**Ihre Aufgabe:**
Führen Sie das Interview mit der Schulsozialarbeiterin Ilona Keller über ihre Beratungsarbeit am Berufskolleg Michaelshoven im Anschluss an dessen letzten Satz fort.

Mit welchen Themen werden Sie konfrontiert?
Keller Es sind psychische Belastungen, Depressionen, Schwierigkeiten in der Familie und in der Beziehung, unter anderem auch Gewalt in der Beziehung. Außerdem geht es um Angststörungen, die zum Beispiel aufgrund der Isolation während der Pandemie aufgekommen sind oder Prüfungsängste. Ich hatte auch Schüler*innen mit finanziellen Problemen in der Beratung, die Rechnungen nicht bezahlen können und Hilfe brauchen. Es gibt auch Gespräche, in denen es um starke Konzentrationsschwierigkeiten geht. Hier braucht es zunächst eine klare Diagnose oder ein Gutachten, aus dem hervorgeht, welche Unterstützung benötigt wird. Auch sprachliche Schwierigkeiten sind ein Thema, da organisiere ich Nachhilfe für Schüler*innen, für die Deutsch eine Fremdsprache ist, damit sie beim Lernstoff mitkommen können.
Wie können Sie bei finanziellen Schwierigkeiten helfen?
Keller Ich schaue, was genau das Problem ist, welche Kosten anstehen und mache anschließend eine Kostenaufstellung für den Überblick. Manche sind so überlastet, dass sie den Überblick verloren haben. Gemeinsam schauen wir, was als erstes zu tun ist: Muss jemand benachrichtigt werden, beispielsweise der Vermieter, weil man in Mietverzug gekommen ist? Häufig ist es so, dass BAföG-Anträge noch nicht bearbeitet sind oder sich die jungen Heranwachsenden verkalkuliert haben. Dann ist zu prüfen, welche Leistungen einem zustehen: Gibt es Kindergeld oder einen Anspruch auf Wohngeld? Wir legen gemeinsam die nächsten Schritte fest. Und wenn das nicht reicht, gestalte ich die Überleitung an eine Schuldnerberatungsstelle.
Schulsozialarbeiterin Ilona Keller unterhält sich mit zwei Schülerinnen am Berufskolleg Michaelshoven.
Sie haben vor zehn Jahren Ihre Ausbildung am Berufskolleg Michaelshoven gemacht. Was hat sich seitdem verändert?
Keller Neben den Belastungen durch die Pandemie, die wir alle spüren, haben sich auch die Bildungsgänge verändert. Damals gab es die praxisintegrierte Ausbildung noch gar nicht, während der man zum Teil zur Schule geht, zum Teil aber schon in der Praxis arbeitet. Natürlich ist diese Ausbildung finanziell attraktiv, da die Schüler*innen ein Ausbildungsgehalt bekommen. Dafür haben sie aber andere Probleme, weil sie den Spagat zwischen Schule und Ausbildungsstätte bewältigen müssen. Und häufig ist es so, dass die Auszubildenden in der Praxis zu hart rangenommen werden: Der Fachkräftemangel ist spürbar. Ich finde, die Pandemie hat einiges aufgedeckt, das vorher nicht sichtbar war, aber durchaus schon existierte.

**Extrahierte Einträge:**
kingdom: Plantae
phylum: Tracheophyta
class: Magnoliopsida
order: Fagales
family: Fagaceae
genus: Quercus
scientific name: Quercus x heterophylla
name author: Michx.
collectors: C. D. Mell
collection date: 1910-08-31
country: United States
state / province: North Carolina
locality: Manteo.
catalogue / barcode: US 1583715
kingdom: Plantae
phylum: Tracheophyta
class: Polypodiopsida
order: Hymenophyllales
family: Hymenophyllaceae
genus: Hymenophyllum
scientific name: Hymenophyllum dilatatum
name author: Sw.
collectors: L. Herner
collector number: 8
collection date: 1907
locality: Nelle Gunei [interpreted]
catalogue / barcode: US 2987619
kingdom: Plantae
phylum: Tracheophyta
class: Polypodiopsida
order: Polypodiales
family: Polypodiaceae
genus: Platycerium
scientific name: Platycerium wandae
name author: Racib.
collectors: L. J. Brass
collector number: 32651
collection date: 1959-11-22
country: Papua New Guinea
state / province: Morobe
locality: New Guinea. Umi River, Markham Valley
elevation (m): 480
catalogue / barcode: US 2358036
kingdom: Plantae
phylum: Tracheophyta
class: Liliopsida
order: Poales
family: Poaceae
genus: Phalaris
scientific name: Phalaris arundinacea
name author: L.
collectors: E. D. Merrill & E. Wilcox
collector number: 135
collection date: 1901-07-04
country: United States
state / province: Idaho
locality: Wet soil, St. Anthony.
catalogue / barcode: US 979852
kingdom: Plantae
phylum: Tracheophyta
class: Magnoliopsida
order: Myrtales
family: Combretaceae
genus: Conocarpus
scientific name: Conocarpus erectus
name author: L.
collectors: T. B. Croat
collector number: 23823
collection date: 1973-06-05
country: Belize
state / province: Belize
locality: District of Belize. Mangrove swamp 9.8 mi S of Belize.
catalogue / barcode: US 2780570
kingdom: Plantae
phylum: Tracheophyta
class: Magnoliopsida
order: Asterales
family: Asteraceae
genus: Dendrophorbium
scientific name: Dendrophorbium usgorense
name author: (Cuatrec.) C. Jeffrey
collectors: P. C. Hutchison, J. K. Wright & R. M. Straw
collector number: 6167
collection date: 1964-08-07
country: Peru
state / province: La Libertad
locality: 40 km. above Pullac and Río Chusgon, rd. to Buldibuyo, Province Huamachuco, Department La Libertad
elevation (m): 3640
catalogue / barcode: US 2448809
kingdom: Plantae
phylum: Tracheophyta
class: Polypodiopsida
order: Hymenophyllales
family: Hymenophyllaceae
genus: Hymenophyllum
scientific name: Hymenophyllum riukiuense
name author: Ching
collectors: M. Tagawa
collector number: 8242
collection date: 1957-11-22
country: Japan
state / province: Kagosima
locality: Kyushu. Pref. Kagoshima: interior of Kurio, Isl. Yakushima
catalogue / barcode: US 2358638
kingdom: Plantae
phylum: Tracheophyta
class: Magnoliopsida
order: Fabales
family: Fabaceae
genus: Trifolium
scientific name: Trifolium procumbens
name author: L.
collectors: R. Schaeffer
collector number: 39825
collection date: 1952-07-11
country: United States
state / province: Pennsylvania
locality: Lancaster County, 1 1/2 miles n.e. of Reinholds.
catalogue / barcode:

**Ergebnis der Aufgabe:**
Was möchten Sie mit Ihrer Arbeit erreichen und was ist geplant?
Keller Ich möchte aktiv werden, bevor Studierende und Schüler*innen die Ausbildung abbrechen. Es braucht Zeit, dort präventiv anzusetzen – daher möchte ich die jungen Menschen rechtzeitig abholen und unterstützen, damit sie ihre Ausbildung fortsetzen können. Ich lade sie jeden Montag zu einem offenen Kaffeeplausch in der ersten Pause ein, um ins Gespräch zu kommen. Mit der Schüler*innenvertretung stehe ich im engen Kontakt, die die Angebote weiter an die Klassen tragen. Für dieses Jahr plane ich außerdem Workshops zum Thema Achtsamkeit und Selbstfürsorge. Das ist ein wichtiges Thema, um gesund in dieser herausfordernden Zeit der schulischen Ausbildung und auch im Job zu bleiben. Das habe ich selbst bei meiner langjährigen Tätigkeit in der Jugendhilfe festgestellt.
Text und Fotos: Diakonie Michaelshoven
Jugend und Schulen
Mehr über Ilona Keller
Ilona Keller begann 2012 ihre Ausbildung zur Erzieherin am Berufskolleg Michaelshoven. Sie studierte im Anschluss Soziale Arbeit an der TH Köln und arbeitete parallel als Fachkraft in der stationären Kinder- und Jugendhilfe. Nach dem Studium arbeitete sie in Wohngruppen der Jugendhilfe Michaelshoven und zuletzt bei den Ambulanten Familienhilfen in Leverkusen. 2022 hat Ilona Keller die neu geschaffene Stelle als Schulsozialarbeiterin im Berufskolleg Michaelshoven angetreten.